“You don’t intend to grub all the time, without a bit of fun, I hope,” cried Fanny, dismayed at the idea.

“I mean to do what I’ve undertaken, and not to be tempted away from my purpose by anything. I shouldn’t be fit to give lessons if I was up late, should I? And how far would my earnings go towards dress, carriages, and all the little expenses which would come if I set up for a young lady in society? I can’t do both, and I’m not going to try, but I can pick up bits of fun as I go along, and be contented with free concerts and lectures, seeing you pretty often, and ever Sunday Will is to spend with me, so I shall have quite as much dissipation as is good for me.”

“If you don’t come to my parties, I’ll never forgive you,” said Fanny, as Polly paused, while Tom chuckled inwardly at the idea of calling visits from a brother “dissipation”.

“Any small party, where it will do to wear a plain black silk, I can come to; but the big ones mustn’t be thought of, thank you.”

It was charming to see the resolution of Polly’s face when she said that; for she knew her weakness, and beyond that black silk she had determined not to go. Fanny said no more, for she felt quite sure that Polly would relent when the time came, and she planned to give her a pretty dress for a Christmas present, so that one excuse should be removed.

“I say, Polly, won’t you give some of us fellows music lessons? Somebody wants me to play, and I’d rather learn of you than any Senor Twankydillo,” said Tom, who didn’t find the conversation interesting.

“Oh, yes; if any of you boys honestly want to learn, and will behave yourselves, I’ll take you; but I shall charge extra,” answered Polly, with a wicked sparkle of the eye, though her face was quite sober, and her tone delightfully business-like.

“Why, Polly, Tom isn’t a boy; he’s twenty, and he says I must treat him with respect. Besides, he’s engaged, and does put on such airs,” broke in Maud, who regarded her brother as a venerable being.

“Who is the little girl?” asked Polly, taking the news as a joke.
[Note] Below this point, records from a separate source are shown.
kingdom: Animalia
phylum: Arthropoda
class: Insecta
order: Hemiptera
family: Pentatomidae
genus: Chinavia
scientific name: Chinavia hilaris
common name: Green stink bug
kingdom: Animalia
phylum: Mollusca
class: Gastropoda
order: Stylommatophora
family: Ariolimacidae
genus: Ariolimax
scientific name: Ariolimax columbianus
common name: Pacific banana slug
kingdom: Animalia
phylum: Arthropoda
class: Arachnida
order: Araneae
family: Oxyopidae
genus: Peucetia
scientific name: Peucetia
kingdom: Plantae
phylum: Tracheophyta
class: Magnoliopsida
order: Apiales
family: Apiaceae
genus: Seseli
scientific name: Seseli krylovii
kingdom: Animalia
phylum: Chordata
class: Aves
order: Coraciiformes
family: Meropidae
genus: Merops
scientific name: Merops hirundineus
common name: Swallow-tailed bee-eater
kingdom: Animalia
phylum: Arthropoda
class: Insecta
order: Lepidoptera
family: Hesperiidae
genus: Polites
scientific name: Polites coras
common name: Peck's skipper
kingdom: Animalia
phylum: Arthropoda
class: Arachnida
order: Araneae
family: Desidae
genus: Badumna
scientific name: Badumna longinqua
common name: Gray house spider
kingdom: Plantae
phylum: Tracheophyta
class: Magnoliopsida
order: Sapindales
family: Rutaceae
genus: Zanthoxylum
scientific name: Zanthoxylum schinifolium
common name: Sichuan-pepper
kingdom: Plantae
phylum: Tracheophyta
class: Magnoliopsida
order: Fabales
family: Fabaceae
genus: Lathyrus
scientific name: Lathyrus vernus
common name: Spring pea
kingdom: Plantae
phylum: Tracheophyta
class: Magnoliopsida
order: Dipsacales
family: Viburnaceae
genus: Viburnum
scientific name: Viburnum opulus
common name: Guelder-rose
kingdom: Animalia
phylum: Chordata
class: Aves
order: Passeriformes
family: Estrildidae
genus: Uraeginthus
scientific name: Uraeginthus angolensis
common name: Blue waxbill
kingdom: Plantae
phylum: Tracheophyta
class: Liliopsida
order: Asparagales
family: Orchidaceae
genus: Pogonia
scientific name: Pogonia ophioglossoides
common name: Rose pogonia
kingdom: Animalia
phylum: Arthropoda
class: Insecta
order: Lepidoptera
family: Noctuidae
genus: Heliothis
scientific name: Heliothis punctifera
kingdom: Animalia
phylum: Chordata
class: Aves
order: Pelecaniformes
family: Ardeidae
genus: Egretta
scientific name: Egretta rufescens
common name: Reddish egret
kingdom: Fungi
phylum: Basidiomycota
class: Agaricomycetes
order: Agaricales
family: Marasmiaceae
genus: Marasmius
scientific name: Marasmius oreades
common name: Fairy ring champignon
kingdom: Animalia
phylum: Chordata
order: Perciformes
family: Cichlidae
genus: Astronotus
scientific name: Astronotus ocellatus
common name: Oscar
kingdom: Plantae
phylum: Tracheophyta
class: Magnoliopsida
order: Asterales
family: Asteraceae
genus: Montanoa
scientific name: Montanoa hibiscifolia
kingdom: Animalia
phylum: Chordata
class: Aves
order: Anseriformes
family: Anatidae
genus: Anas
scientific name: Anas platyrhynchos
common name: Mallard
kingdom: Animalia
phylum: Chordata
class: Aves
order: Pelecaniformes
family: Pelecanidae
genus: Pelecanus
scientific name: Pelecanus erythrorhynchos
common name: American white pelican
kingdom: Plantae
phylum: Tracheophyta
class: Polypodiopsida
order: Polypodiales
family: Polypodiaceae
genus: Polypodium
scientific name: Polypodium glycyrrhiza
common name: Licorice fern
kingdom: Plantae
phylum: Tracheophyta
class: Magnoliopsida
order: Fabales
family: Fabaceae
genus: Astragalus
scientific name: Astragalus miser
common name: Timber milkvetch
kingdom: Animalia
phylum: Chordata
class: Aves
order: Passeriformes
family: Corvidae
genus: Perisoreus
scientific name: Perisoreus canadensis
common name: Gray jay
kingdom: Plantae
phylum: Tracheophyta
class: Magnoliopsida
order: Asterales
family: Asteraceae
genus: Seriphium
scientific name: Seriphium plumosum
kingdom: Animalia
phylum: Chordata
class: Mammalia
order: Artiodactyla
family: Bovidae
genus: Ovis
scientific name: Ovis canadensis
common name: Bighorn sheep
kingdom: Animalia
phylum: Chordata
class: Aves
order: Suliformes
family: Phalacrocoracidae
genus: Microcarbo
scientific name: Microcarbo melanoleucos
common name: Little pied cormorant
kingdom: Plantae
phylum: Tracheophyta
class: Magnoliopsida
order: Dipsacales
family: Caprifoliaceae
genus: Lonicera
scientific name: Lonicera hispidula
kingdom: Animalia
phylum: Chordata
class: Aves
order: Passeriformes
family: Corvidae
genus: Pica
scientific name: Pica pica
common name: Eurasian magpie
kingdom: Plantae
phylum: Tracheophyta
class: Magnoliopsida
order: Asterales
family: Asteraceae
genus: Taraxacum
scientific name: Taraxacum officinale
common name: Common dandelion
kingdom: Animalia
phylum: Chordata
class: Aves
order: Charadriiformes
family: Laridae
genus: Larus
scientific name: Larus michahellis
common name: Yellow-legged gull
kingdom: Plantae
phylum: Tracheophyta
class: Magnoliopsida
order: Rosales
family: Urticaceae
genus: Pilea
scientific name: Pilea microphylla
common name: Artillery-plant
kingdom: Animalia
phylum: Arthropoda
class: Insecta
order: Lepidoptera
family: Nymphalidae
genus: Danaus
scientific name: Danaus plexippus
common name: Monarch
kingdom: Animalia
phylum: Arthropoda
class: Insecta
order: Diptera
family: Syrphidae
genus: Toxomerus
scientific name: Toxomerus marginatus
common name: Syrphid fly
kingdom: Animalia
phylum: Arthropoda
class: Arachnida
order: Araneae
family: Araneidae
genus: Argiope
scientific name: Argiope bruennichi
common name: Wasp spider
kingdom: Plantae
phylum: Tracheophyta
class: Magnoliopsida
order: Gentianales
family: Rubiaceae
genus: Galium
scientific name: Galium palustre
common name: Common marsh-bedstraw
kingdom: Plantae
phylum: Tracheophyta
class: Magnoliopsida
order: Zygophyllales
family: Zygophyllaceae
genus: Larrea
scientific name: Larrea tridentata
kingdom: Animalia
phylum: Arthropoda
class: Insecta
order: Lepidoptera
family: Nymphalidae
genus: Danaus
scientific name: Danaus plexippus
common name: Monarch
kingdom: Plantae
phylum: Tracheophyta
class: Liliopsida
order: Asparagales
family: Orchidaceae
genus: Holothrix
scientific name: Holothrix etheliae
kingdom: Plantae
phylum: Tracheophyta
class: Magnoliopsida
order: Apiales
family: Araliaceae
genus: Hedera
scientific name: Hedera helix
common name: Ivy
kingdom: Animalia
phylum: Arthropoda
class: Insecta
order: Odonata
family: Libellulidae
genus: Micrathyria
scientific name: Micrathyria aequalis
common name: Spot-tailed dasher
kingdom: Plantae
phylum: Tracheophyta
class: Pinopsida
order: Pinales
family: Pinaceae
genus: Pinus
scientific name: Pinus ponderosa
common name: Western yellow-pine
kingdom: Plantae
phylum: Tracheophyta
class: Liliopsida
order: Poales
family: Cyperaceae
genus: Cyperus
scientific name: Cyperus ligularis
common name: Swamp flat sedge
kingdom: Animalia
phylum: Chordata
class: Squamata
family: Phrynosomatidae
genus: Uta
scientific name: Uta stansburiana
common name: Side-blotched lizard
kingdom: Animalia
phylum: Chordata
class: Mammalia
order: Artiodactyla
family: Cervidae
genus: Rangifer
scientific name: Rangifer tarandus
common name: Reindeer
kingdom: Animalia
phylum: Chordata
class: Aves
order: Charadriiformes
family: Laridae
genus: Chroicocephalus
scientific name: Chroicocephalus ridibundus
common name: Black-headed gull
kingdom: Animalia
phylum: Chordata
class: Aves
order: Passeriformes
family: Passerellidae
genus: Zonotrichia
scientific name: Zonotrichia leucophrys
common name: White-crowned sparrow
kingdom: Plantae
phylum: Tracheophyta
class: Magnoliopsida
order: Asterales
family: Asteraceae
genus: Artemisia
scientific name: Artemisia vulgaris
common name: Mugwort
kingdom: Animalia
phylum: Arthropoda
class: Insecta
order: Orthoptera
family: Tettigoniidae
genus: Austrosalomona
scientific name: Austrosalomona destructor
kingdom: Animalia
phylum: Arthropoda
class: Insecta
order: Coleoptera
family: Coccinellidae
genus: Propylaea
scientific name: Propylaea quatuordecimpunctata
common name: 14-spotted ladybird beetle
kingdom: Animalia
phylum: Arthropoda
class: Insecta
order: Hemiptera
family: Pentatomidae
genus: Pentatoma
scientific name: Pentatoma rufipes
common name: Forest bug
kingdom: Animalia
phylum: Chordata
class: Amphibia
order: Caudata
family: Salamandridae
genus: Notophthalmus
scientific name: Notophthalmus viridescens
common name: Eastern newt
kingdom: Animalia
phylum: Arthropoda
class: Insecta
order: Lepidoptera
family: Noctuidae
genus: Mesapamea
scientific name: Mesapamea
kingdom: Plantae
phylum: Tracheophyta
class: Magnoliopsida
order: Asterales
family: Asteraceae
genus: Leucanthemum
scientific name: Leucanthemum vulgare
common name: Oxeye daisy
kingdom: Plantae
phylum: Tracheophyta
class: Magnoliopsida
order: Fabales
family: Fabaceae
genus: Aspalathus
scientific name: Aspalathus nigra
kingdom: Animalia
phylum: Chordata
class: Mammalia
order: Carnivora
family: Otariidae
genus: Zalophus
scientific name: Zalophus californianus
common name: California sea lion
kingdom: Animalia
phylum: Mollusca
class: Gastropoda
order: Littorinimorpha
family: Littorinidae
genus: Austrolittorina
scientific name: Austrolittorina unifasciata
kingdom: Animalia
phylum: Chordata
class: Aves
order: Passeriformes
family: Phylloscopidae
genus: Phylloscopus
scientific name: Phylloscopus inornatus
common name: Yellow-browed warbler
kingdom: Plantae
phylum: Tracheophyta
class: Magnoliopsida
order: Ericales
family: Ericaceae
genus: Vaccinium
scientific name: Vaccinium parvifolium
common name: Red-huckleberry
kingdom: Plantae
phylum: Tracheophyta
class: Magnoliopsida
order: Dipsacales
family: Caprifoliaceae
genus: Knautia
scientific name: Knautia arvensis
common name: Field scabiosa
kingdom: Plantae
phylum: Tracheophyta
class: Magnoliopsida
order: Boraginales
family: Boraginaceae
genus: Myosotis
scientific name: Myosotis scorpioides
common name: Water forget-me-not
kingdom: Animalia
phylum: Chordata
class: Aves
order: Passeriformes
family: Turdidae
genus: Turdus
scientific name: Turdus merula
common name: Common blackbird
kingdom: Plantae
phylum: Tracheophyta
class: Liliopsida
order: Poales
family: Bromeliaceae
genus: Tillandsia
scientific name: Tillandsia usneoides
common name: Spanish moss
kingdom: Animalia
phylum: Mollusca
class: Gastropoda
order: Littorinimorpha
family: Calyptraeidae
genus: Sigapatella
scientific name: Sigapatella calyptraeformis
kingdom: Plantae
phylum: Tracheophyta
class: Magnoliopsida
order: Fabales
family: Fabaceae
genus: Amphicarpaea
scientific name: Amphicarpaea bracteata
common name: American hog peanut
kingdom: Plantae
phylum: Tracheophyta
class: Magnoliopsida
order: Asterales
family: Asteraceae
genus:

“Trix; why, didn’t you know it?” answered Maud, as if it had been an event of national importance.

“No! is it true, Fan?” and Polly turned to her friend with a face full of surprise, while Tom struck an imposing attitude, and affected absence of mind.

“I forgot to tell you in my last letter; it’s just out, and we don’t like it very well,” observed Fanny, who would have preferred to be engaged first herself.

“It’s a very nice thing, and I am perfectly satisfied,” announced Mrs. Shaw, rousing from a slight doze.

“Polly looks as if she didn’t believe it. Haven’t I the appearance of ‘the happiest man alive’?” asked Tom, wondering if it could be pity which he saw in the steady eyes fixed on him.

“No, I don’t think you have,” she said, slowly.

“How the deuce should a man look, then?” cried Tom, rather nettled at her sober reception of the grand news.

“As if he had learned to care for someone a great deal more than for himself,” answered Polly, with sudden colour in her cheeks, and a sudden softening of the voice, as her eyes turned away from Tom, who was the picture of a complacent dandy, from the topmost curl of his auburn head to the tips of his aristocratic boots.